● **Task directions**: Look through the lines below and copy each one that includes "LCSC".

═══ Source data

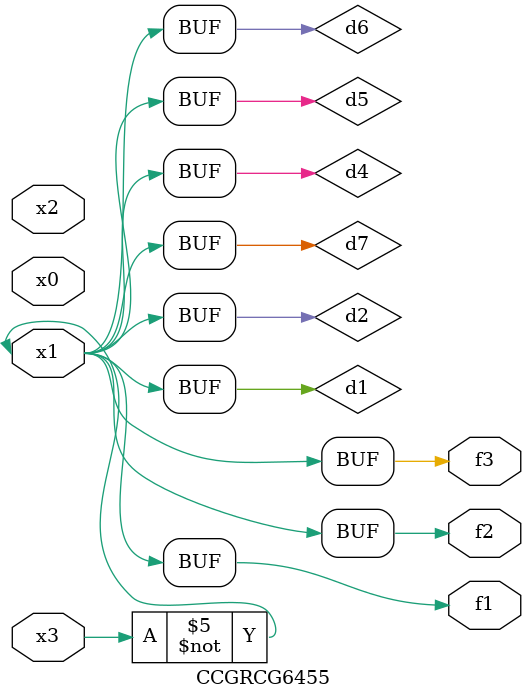
<source format=v>
module CCGRCG6455(
	input x0, x1, x2, x3,
	output f1, f2, f3
);

	wire d1, d2, d3, d4, d5, d6, d7;

	not (d1, x3);
	buf (d2, x1);
	xnor (d3, d1, d2);
	nor (d4, d1);
	buf (d5, d1, d2);
	buf (d6, d4, d5);
	nand (d7, d4);
	assign f1 = d6;
	assign f2 = d7;
	assign f3 = d6;
endmodule

</source>
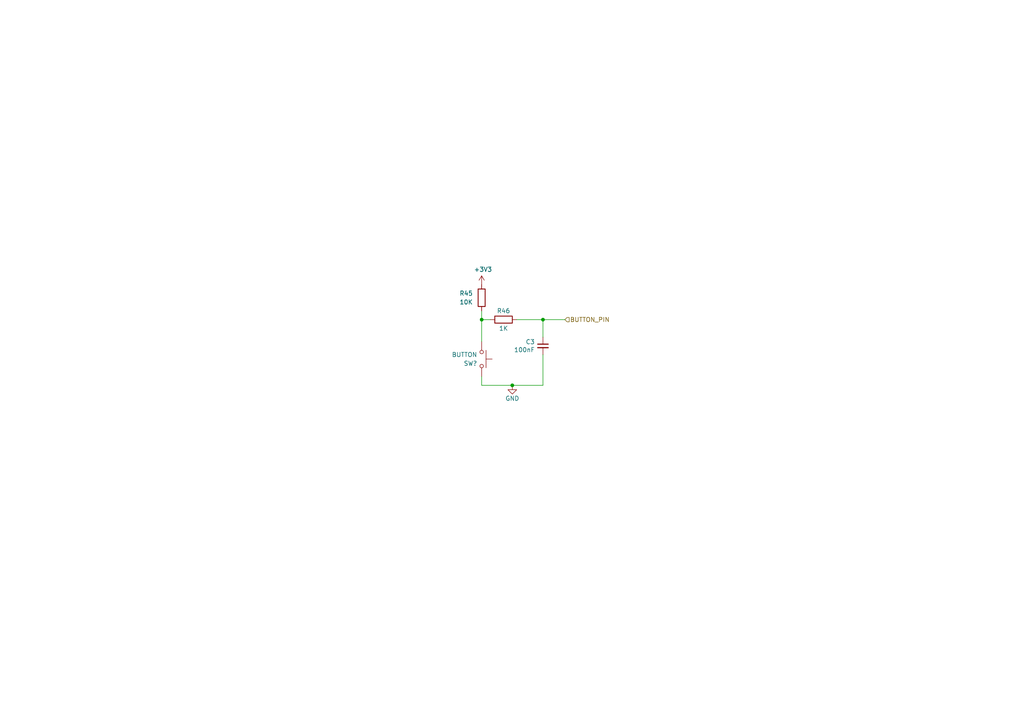
<source format=kicad_sch>
(kicad_sch
	(version 20231120)
	(generator "eeschema")
	(generator_version "8.0")
	(uuid "c5d3e710-483c-452c-874f-576aa8c56bc9")
	(paper "A4")
	(title_block
		(title "KLST_TINY")
		(date "2021-05-01")
		(rev "0.2")
	)
	
	(junction
		(at 139.7 92.71)
		(diameter 0)
		(color 0 0 0 0)
		(uuid "6047a91b-a2f8-4055-a8b9-c18ca6c6dc64")
	)
	(junction
		(at 157.48 92.71)
		(diameter 0)
		(color 0 0 0 0)
		(uuid "8357c6f5-b92f-4809-add7-5c0583eb9c6d")
	)
	(junction
		(at 148.59 111.76)
		(diameter 0)
		(color 0 0 0 0)
		(uuid "9ec91f50-6a8f-4788-b0bb-ec49f75d5780")
	)
	(wire
		(pts
			(xy 139.7 111.76) (xy 148.59 111.76)
		)
		(stroke
			(width 0)
			(type default)
		)
		(uuid "00281344-4827-421f-9a89-156435cdd548")
	)
	(wire
		(pts
			(xy 139.7 111.76) (xy 139.7 109.22)
		)
		(stroke
			(width 0)
			(type default)
		)
		(uuid "096a2566-1cb4-4f34-88dc-3687a0751137")
	)
	(wire
		(pts
			(xy 139.7 90.17) (xy 139.7 92.71)
		)
		(stroke
			(width 0)
			(type default)
		)
		(uuid "4224cba3-351e-4c6a-818e-1102ff891660")
	)
	(wire
		(pts
			(xy 157.48 92.71) (xy 157.48 97.79)
		)
		(stroke
			(width 0)
			(type default)
		)
		(uuid "46c31bf9-25a3-40d7-8cc0-aa30042b0c30")
	)
	(wire
		(pts
			(xy 148.59 111.76) (xy 157.48 111.76)
		)
		(stroke
			(width 0)
			(type default)
		)
		(uuid "62d78642-6e6b-4f6b-9dc5-87c60fb0dbab")
	)
	(wire
		(pts
			(xy 157.48 92.71) (xy 163.83 92.71)
		)
		(stroke
			(width 0)
			(type default)
		)
		(uuid "770d392b-a574-4b9e-8a9d-876dbeb2c43f")
	)
	(wire
		(pts
			(xy 157.48 102.87) (xy 157.48 111.76)
		)
		(stroke
			(width 0)
			(type default)
		)
		(uuid "8b80719b-0f4b-4e19-b915-0bb69a07a441")
	)
	(wire
		(pts
			(xy 149.86 92.71) (xy 157.48 92.71)
		)
		(stroke
			(width 0)
			(type default)
		)
		(uuid "e0c53927-f193-4168-b6f8-0308abbae86e")
	)
	(wire
		(pts
			(xy 139.7 92.71) (xy 139.7 99.06)
		)
		(stroke
			(width 0)
			(type default)
		)
		(uuid "f104f3bc-9482-4ca9-9580-73403d6d84fd")
	)
	(wire
		(pts
			(xy 142.24 92.71) (xy 139.7 92.71)
		)
		(stroke
			(width 0)
			(type default)
		)
		(uuid "f1a6b063-5e09-4cd6-991d-bc699fedff2c")
	)
	(hierarchical_label "BUTTON_PIN"
		(shape input)
		(at 163.83 92.71 0)
		(fields_autoplaced yes)
		(effects
			(font
				(size 1.27 1.27)
			)
			(justify left)
		)
		(uuid "8cc56e58-d6a1-48a5-9227-3f8daf553975")
	)
	(symbol
		(lib_id "Switch:SW_Push")
		(at 139.7 104.14 270)
		(unit 1)
		(exclude_from_sim no)
		(in_bom yes)
		(on_board yes)
		(dnp no)
		(uuid "00000000-0000-0000-0000-000060596300")
		(property "Reference" "SW?"
			(at 138.43 105.41 90)
			(effects
				(font
					(size 1.27 1.27)
				)
				(justify right)
			)
		)
		(property "Value" "BUTTON"
			(at 138.43 102.87 90)
			(effects
				(font
					(size 1.27 1.27)
				)
				(justify right)
			)
		)
		(property "Footprint" "Button_Switch_SMD:SW_Push_SPST_NO_Alps_SKRK"
			(at 144.78 104.14 0)
			(effects
				(font
					(size 1.27 1.27)
				)
				(hide yes)
			)
		)
		(property "Datasheet" "~"
			(at 144.78 104.14 0)
			(effects
				(font
					(size 1.27 1.27)
				)
				(hide yes)
			)
		)
		(property "Description" ""
			(at 139.7 104.14 0)
			(effects
				(font
					(size 1.27 1.27)
				)
				(hide yes)
			)
		)
		(property "MFR.Part #" "SKRKAEE020"
			(at 139.7 104.14 90)
			(effects
				(font
					(size 1.27 1.27)
				)
				(hide yes)
			)
		)
		(property "LCSC Part #" "C115357"
			(at 139.7 104.14 90)
			(effects
				(font
					(size 1.27 1.27)
				)
				(hide yes)
			)
		)
		(property "Extended Part" "x"
			(at 139.7 104.14 0)
			(effects
				(font
					(size 1.27 1.27)
				)
				(hide yes)
			)
		)
		(pin "1"
			(uuid "30ccc158-e1d0-4142-9062-fdb1cb300120")
		)
		(pin "2"
			(uuid "3acc6aab-2411-4fd1-b8d2-d583110b6236")
		)
		(instances
			(project ""
				(path "/5af1f24a-2dd2-4435-83d5-587b142788a5"
					(reference "SW?")
					(unit 1)
				)
				(path "/5af1f24a-2dd2-4435-83d5-587b142788a5/00000000-0000-0000-0000-00006058fda0"
					(reference "SW6")
					(unit 1)
				)
			)
		)
	)
	(symbol
		(lib_id "KLST_TINY-rescue:GND-power")
		(at 148.59 111.76 0)
		(unit 1)
		(exclude_from_sim no)
		(in_bom yes)
		(on_board yes)
		(dnp no)
		(uuid "00000000-0000-0000-0000-00006059d173")
		(property "Reference" "#PWR074"
			(at 148.59 118.11 0)
			(effects
				(font
					(size 1.27 1.27)
				)
				(hide yes)
			)
		)
		(property "Value" "GND"
			(at 148.59 115.57 0)
			(effects
				(font
					(size 1.27 1.27)
				)
			)
		)
		(property "Footprint" ""
			(at 148.59 111.76 0)
			(effects
				(font
					(size 1.27 1.27)
				)
				(hide yes)
			)
		)
		(property "Datasheet" ""
			(at 148.59 111.76 0)
			(effects
				(font
					(size 1.27 1.27)
				)
				(hide yes)
			)
		)
		(property "Description" ""
			(at 148.59 111.76 0)
			(effects
				(font
					(size 1.27 1.27)
				)
				(hide yes)
			)
		)
		(pin "1"
			(uuid "ed92dca8-b495-4966-a4b4-59697d0fce66")
		)
		(instances
			(project ""
				(path "/5af1f24a-2dd2-4435-83d5-587b142788a5/00000000-0000-0000-0000-00006058fda0"
					(reference "#PWR074")
					(unit 1)
				)
				(path "/5af1f24a-2dd2-4435-83d5-587b142788a5/00000000-0000-0000-0000-000060628872"
					(reference "#PWR?")
					(unit 1)
				)
				(path "/5af1f24a-2dd2-4435-83d5-587b142788a5/00000000-0000-0000-0000-00006075a95b"
					(reference "#PWR?")
					(unit 1)
				)
				(path "/5af1f24a-2dd2-4435-83d5-587b142788a5/00000000-0000-0000-0000-0000607910c2"
					(reference "#PWR?")
					(unit 1)
				)
			)
		)
	)
	(symbol
		(lib_id "Device:R")
		(at 139.7 86.36 180)
		(unit 1)
		(exclude_from_sim no)
		(in_bom yes)
		(on_board yes)
		(dnp no)
		(uuid "00000000-0000-0000-0000-00006059d1cd")
		(property "Reference" "R45"
			(at 137.16 85.09 0)
			(effects
				(font
					(size 1.27 1.27)
				)
				(justify left)
			)
		)
		(property "Value" "10K"
			(at 137.16 87.63 0)
			(effects
				(font
					(size 1.27 1.27)
				)
				(justify left)
			)
		)
		(property "Footprint" "Resistor_SMD:R_0402_1005Metric"
			(at 141.478 86.36 90)
			(effects
				(font
					(size 1.27 1.27)
				)
				(hide yes)
			)
		)
		(property "Datasheet" "~"
			(at 139.7 86.36 0)
			(effects
				(font
					(size 1.27 1.27)
				)
				(hide yes)
			)
		)
		(property "Description" ""
			(at 139.7 86.36 0)
			(effects
				(font
					(size 1.27 1.27)
				)
				(hide yes)
			)
		)
		(property "MFR.Part #" "0402WGF1002TCE"
			(at 139.7 86.36 0)
			(effects
				(font
					(size 1.27 1.27)
				)
				(hide yes)
			)
		)
		(property "LCSC Part #" "C25744"
			(at 139.7 86.36 0)
			(effects
				(font
					(size 1.27 1.27)
				)
				(hide yes)
			)
		)
		(property "Extended Part" "-"
			(at 139.7 86.36 0)
			(effects
				(font
					(size 1.27 1.27)
				)
				(hide yes)
			)
		)
		(pin "1"
			(uuid "af1d7170-b17d-412b-bad3-cc6e3fcf18c3")
		)
		(pin "2"
			(uuid "d24253f4-1dc0-436e-8540-63b5559aa284")
		)
		(instances
			(project ""
				(path "/5af1f24a-2dd2-4435-83d5-587b142788a5/00000000-0000-0000-0000-00006058fda0"
					(reference "R45")
					(unit 1)
				)
				(path "/5af1f24a-2dd2-4435-83d5-587b142788a5/00000000-0000-0000-0000-000060628872"
					(reference "R?")
					(unit 1)
				)
				(path "/5af1f24a-2dd2-4435-83d5-587b142788a5/00000000-0000-0000-0000-00006075a95b"
					(reference "R?")
					(unit 1)
				)
				(path "/5af1f24a-2dd2-4435-83d5-587b142788a5/00000000-0000-0000-0000-0000607910c2"
					(reference "R?")
					(unit 1)
				)
			)
		)
	)
	(symbol
		(lib_id "Device:C_Small")
		(at 157.48 100.33 0)
		(mirror y)
		(unit 1)
		(exclude_from_sim no)
		(in_bom yes)
		(on_board yes)
		(dnp no)
		(uuid "00000000-0000-0000-0000-00006059d1d6")
		(property "Reference" "C3"
			(at 155.1432 99.1616 0)
			(effects
				(font
					(size 1.27 1.27)
				)
				(justify left)
			)
		)
		(property "Value" "100nF"
			(at 155.1432 101.473 0)
			(effects
				(font
					(size 1.27 1.27)
				)
				(justify left)
			)
		)
		(property "Footprint" "Capacitor_SMD:C_0402_1005Metric"
			(at 157.48 100.33 0)
			(effects
				(font
					(size 1.27 1.27)
				)
				(hide yes)
			)
		)
		(property "Datasheet" "~"
			(at 157.48 100.33 0)
			(effects
				(font
					(size 1.27 1.27)
				)
				(hide yes)
			)
		)
		(property "Description" ""
			(at 157.48 100.33 0)
			(effects
				(font
					(size 1.27 1.27)
				)
				(hide yes)
			)
		)
		(property "MFR.Part #" "CL05B104KO5NNNC"
			(at 157.48 100.33 0)
			(effects
				(font
					(size 1.27 1.27)
				)
				(hide yes)
			)
		)
		(property "LCSC Part #" "C1525"
			(at 157.48 100.33 0)
			(effects
				(font
					(size 1.27 1.27)
				)
				(hide yes)
			)
		)
		(property "Extended Part" "-"
			(at 157.48 100.33 0)
			(effects
				(font
					(size 1.27 1.27)
				)
				(hide yes)
			)
		)
		(pin "1"
			(uuid "94dfc141-2169-4d72-8c00-4c2030f22e5b")
		)
		(pin "2"
			(uuid "b9099ecf-9b97-4c57-a2a4-e57a3d2e914c")
		)
		(instances
			(project ""
				(path "/5af1f24a-2dd2-4435-83d5-587b142788a5/00000000-0000-0000-0000-00006058fda0"
					(reference "C3")
					(unit 1)
				)
				(path "/5af1f24a-2dd2-4435-83d5-587b142788a5/00000000-0000-0000-0000-000060628872"
					(reference "C?")
					(unit 1)
				)
				(path "/5af1f24a-2dd2-4435-83d5-587b142788a5/00000000-0000-0000-0000-00006075a95b"
					(reference "C?")
					(unit 1)
				)
				(path "/5af1f24a-2dd2-4435-83d5-587b142788a5/00000000-0000-0000-0000-0000607910c2"
					(reference "C?")
					(unit 1)
				)
			)
		)
	)
	(symbol
		(lib_id "Device:R")
		(at 146.05 92.71 270)
		(unit 1)
		(exclude_from_sim no)
		(in_bom yes)
		(on_board yes)
		(dnp no)
		(uuid "00000000-0000-0000-0000-00006059d1e5")
		(property "Reference" "R46"
			(at 146.05 90.17 90)
			(effects
				(font
					(size 1.27 1.27)
				)
			)
		)
		(property "Value" "1K"
			(at 146.05 95.25 90)
			(effects
				(font
					(size 1.27 1.27)
				)
			)
		)
		(property "Footprint" "Resistor_SMD:R_0402_1005Metric"
			(at 146.05 90.932 90)
			(effects
				(font
					(size 1.27 1.27)
				)
				(hide yes)
			)
		)
		(property "Datasheet" "~"
			(at 146.05 92.71 0)
			(effects
				(font
					(size 1.27 1.27)
				)
				(hide yes)
			)
		)
		(property "Description" ""
			(at 146.05 92.71 0)
			(effects
				(font
					(size 1.27 1.27)
				)
				(hide yes)
			)
		)
		(property "MFR.Part #" "0402WGF1001TCE"
			(at 146.05 92.71 90)
			(effects
				(font
					(size 1.27 1.27)
				)
				(hide yes)
			)
		)
		(property "LCSC Part #" "C11702"
			(at 146.05 92.71 0)
			(effects
				(font
					(size 1.27 1.27)
				)
				(hide yes)
			)
		)
		(property "Extended Part" "-"
			(at 146.05 92.71 0)
			(effects
				(font
					(size 1.27 1.27)
				)
				(hide yes)
			)
		)
		(pin "1"
			(uuid "d05c5658-5509-4cc4-9ebc-c9be4160cd33")
		)
		(pin "2"
			(uuid "30165d79-83df-46aa-9994-0101bde518bb")
		)
		(instances
			(project ""
				(path "/5af1f24a-2dd2-4435-83d5-587b142788a5/00000000-0000-0000-0000-00006058fda0"
					(reference "R46")
					(unit 1)
				)
				(path "/5af1f24a-2dd2-4435-83d5-587b142788a5/00000000-0000-0000-0000-000060628872"
					(reference "R?")
					(unit 1)
				)
				(path "/5af1f24a-2dd2-4435-83d5-587b142788a5/00000000-0000-0000-0000-00006075a95b"
					(reference "R?")
					(unit 1)
				)
				(path "/5af1f24a-2dd2-4435-83d5-587b142788a5/00000000-0000-0000-0000-0000607910c2"
					(reference "R?")
					(unit 1)
				)
			)
		)
	)
	(symbol
		(lib_id "KLST_TINY-rescue:+3V3-power")
		(at 139.7 82.55 0)
		(unit 1)
		(exclude_from_sim no)
		(in_bom yes)
		(on_board yes)
		(dnp no)
		(uuid "00000000-0000-0000-0000-00006059d204")
		(property "Reference" "#PWR?"
			(at 139.7 86.36 0)
			(effects
				(font
					(size 1.27 1.27)
				)
				(hide yes)
			)
		)
		(property "Value" "+3V3"
			(at 140.081 78.1558 0)
			(effects
				(font
					(size 1.27 1.27)
				)
			)
		)
		(property "Footprint" ""
			(at 139.7 82.55 0)
			(effects
				(font
					(size 1.27 1.27)
				)
				(hide yes)
			)
		)
		(property "Datasheet" ""
			(at 139.7 82.55 0)
			(effects
				(font
					(size 1.27 1.27)
				)
				(hide yes)
			)
		)
		(property "Description" ""
			(at 139.7 82.55 0)
			(effects
				(font
					(size 1.27 1.27)
				)
				(hide yes)
			)
		)
		(pin "1"
			(uuid "c584a6a4-4e30-4563-8fa7-5d4f1d023387")
		)
		(instances
			(project ""
				(path "/5af1f24a-2dd2-4435-83d5-587b142788a5"
					(reference "#PWR?")
					(unit 1)
				)
				(path "/5af1f24a-2dd2-4435-83d5-587b142788a5/00000000-0000-0000-0000-00006058fda0"
					(reference "#PWR073")
					(unit 1)
				)
				(path "/5af1f24a-2dd2-4435-83d5-587b142788a5/00000000-0000-0000-0000-000060628872"
					(reference "#PWR?")
					(unit 1)
				)
				(path "/5af1f24a-2dd2-4435-83d5-587b142788a5/00000000-0000-0000-0000-00006075a95b"
					(reference "#PWR?")
					(unit 1)
				)
				(path "/5af1f24a-2dd2-4435-83d5-587b142788a5/00000000-0000-0000-0000-0000607910c2"
					(reference "#PWR?")
					(unit 1)
				)
			)
		)
	)
)

</source>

══════

● **Response**:
		(property "LCSC Part #" "C115357"
		(property "LCSC Part #" "C25744"
		(property "LCSC Part #" "C1525"
		(property "LCSC Part #" "C11702"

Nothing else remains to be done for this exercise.